WORK TASK: Retype every line of the data below without any changes, and leave the pictures out of your answer.

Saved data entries
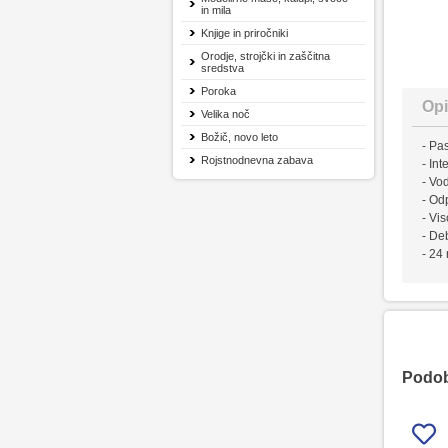
in mila
Knjige in priročniki
Orodje, strojčki in zaščitna
sredstva
Poroka
Opi
Velika noč
Božič, novo leto
- Pa
Rojstnodnevna zabava
- In
- Vo
- Odp
- Vi
- De
- 24 
Podobn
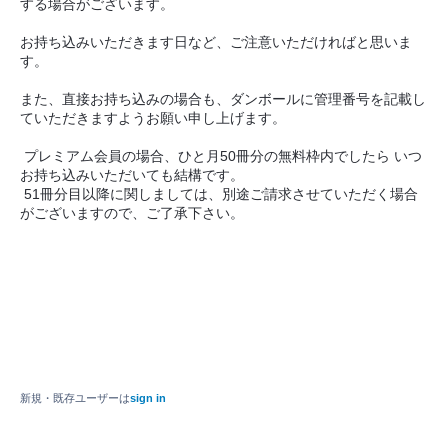
する場合がございます。
お持ち込みいただきます日など、ご注意いただければと思いま
す。
また、直接お持ち込みの場合も、ダンボールに管理番号を記載し
ていただきますようお願い申し上げます。
プレミアム会員の場合、ひと月50冊分の無料枠内でしたら いつ
お持ち込みいただいても結構です。
51冊分目以降に関しましては、別途ご請求させていただく場合
がございますので、ご了承下さい。
新規・既存ユーザーは
sign in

ANSWER SECTION:
in mila
Knjige in priročniki
Orodje, strojčki in zaščitna
sredstva
Poroka
Opi
Velika noč
Božič, novo leto
- Pa
Rojstnodnevna zabava
- In
- Vo
- Odp
- Vi
- De
- 24 
Podobn
する場合がございます。
お持ち込みいただきます日など、ご注意いただければと思いま
す。
また、直接お持ち込みの場合も、ダンボールに管理番号を記載し
ていただきますようお願い申し上げます。
プレミアム会員の場合、ひと月50冊分の無料枠内でしたら いつ
お持ち込みいただいても結構です。
51冊分目以降に関しましては、別途ご請求させていただく場合
がございますので、ご了承下さい。
新規・既存ユーザーは
sign in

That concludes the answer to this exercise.